WHAT IS EXPECTED:
Without the pictures, print each of the records below exactly as it appears.
---- EXERCISE MATERIALS
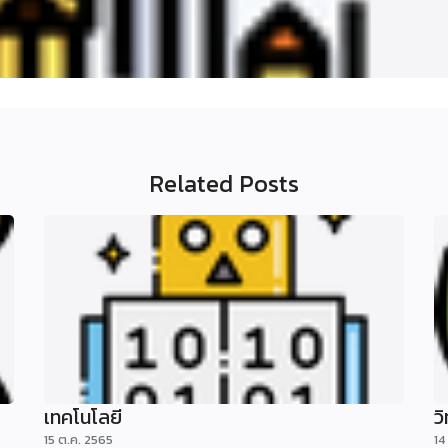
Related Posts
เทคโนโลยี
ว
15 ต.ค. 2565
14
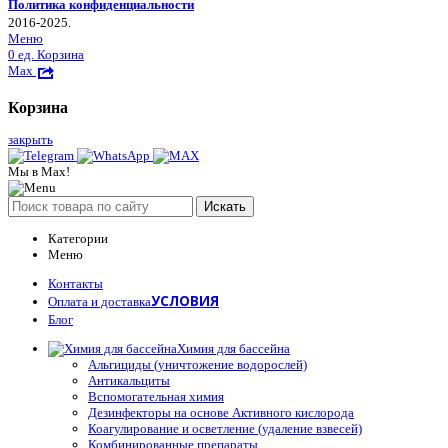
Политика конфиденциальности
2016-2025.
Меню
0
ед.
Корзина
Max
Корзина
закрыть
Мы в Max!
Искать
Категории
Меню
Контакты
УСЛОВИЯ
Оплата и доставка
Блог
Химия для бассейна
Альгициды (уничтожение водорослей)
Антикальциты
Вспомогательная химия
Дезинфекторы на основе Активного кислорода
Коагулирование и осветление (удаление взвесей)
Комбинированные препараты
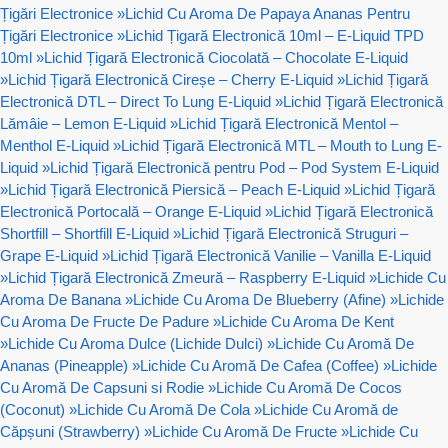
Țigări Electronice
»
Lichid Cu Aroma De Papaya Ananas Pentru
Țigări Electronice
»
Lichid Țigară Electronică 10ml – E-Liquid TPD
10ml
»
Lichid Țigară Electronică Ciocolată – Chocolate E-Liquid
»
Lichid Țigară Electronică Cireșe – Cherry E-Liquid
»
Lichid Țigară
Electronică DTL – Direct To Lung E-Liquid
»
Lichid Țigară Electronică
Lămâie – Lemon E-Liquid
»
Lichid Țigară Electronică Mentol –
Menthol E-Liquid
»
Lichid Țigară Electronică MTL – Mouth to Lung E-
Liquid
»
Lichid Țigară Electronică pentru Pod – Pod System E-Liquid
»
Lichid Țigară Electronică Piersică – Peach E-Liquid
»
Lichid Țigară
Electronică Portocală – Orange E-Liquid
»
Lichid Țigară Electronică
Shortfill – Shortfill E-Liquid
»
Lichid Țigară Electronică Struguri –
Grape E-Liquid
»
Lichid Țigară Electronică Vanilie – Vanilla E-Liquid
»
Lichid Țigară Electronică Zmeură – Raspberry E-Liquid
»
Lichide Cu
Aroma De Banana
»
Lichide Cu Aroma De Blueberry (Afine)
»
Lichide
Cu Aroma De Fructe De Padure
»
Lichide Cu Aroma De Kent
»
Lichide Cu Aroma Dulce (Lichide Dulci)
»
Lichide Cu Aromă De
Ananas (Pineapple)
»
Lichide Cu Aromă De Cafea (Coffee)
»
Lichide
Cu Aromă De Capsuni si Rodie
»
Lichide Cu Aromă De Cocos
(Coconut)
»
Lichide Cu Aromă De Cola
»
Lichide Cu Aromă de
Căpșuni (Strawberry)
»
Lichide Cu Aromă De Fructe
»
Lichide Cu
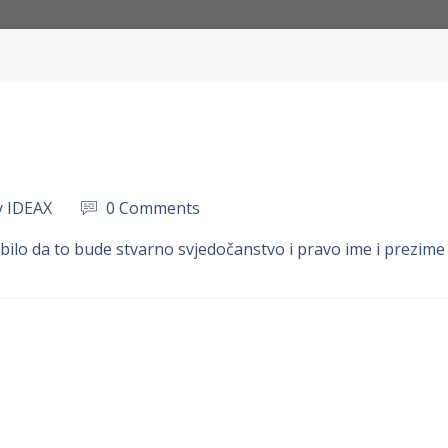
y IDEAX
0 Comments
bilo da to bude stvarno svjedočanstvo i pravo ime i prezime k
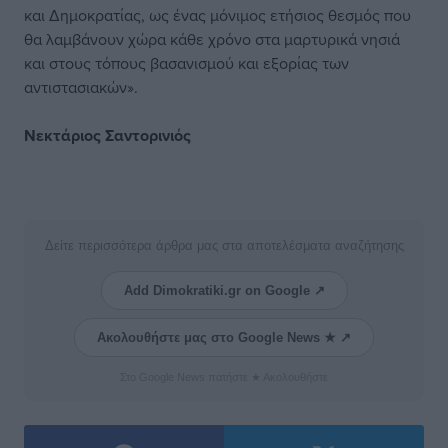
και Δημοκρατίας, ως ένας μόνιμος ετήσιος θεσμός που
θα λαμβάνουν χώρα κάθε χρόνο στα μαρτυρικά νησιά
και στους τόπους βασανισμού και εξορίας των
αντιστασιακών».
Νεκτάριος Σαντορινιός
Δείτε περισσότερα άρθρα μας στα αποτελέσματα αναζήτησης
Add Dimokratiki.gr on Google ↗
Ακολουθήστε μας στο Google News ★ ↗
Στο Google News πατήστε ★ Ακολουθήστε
--------
OUTPUT:
Related Posts
เทคโนโลยี
ว
15 ต.ค. 2565
14
Политика конфиденциальности
2016-2025.
Меню
0
ед.
Корзина
Max
Корзина
закрыть
Мы в Max!
Искать
Категории
Меню
Контакты
УСЛОВИЯ
Оплата и доставка
Блог
Химия для бассейна
Альгициды (уничтожение водорослей)
Антикальциты
Вспомогательная химия
Дезинфекторы на основе Активного кислорода
Коагулирование и осветление (удаление взвесей)
Комбинированные препараты
Țigări Electronice
»
Lichid Cu Aroma De Papaya Ananas Pentru
Țigări Electronice
»
Lichid Țigară Electronică 10ml – E-Liquid TPD
10ml
»
Lichid Țigară Electronică Ciocolată – Chocolate E-Liquid
»
Lichid Țigară Electronică Cireșe – Cherry E-Liquid
»
Lichid Țigară
Electronică DTL – Direct To Lung E-Liquid
»
Lichid Țigară Electronică
Lămâie – Lemon E-Liquid
»
Lichid Țigară Electronică Mentol –
Menthol E-Liquid
»
Lichid Țigară Electronică MTL – Mouth to Lung E-
Liquid
»
Lichid Țigară Electronică pentru Pod – Pod System E-Liquid
»
Lichid Țigară Electronică Piersică – Peach E-Liquid
»
Lichid Țigară
Electronică Portocală – Orange E-Liquid
»
Lichid Țigară Electronică
Shortfill – Shortfill E-Liquid
»
Lichid Țigară Electronică Struguri –
Grape E-Liquid
»
Lichid Țigară Electronică Vanilie – Vanilla E-Liquid
»
Lichid Țigară Electronică Zmeură – Raspberry E-Liquid
»
Lichide Cu
Aroma De Banana
»
Lichide Cu Aroma De Blueberry (Afine)
»
Lichide
Cu Aroma De Fructe De Padure
»
Lichide Cu Aroma De Kent
»
Lichide Cu Aroma Dulce (Lichide Dulci)
»
Lichide Cu Aromă De
Ananas (Pineapple)
»
Lichide Cu Aromă De Cafea (Coffee)
»
Lichide
Cu Aromă De Capsuni si Rodie
»
Lichide Cu Aromă De Cocos
(Coconut)
»
Lichide Cu Aromă De Cola
»
Lichide Cu Aromă de
Căpșuni (Strawberry)
»
Lichide Cu Aromă De Fructe
»
Lichide Cu
y IDEAX
0 Comments
bilo da to bude stvarno svjedočanstvo i pravo ime i prezime k
και Δημοκρατίας, ως ένας μόνιμος ετήσιος θεσμός που
θα λαμβάνουν χώρα κάθε χρόνο στα μαρτυρικά νησιά
και στους τόπους βασανισμού και εξορίας των
αντιστασιακών».
Νεκτάριος Σαντορινιός
Δείτε περισσότερα άρθρα μας στα αποτελέσματα αναζήτησης
Add Dimokratiki.gr on Google ↗
Ακολουθήστε μας στο Google News ★ ↗
Στο Google News πατήστε ★ Ακολουθήστε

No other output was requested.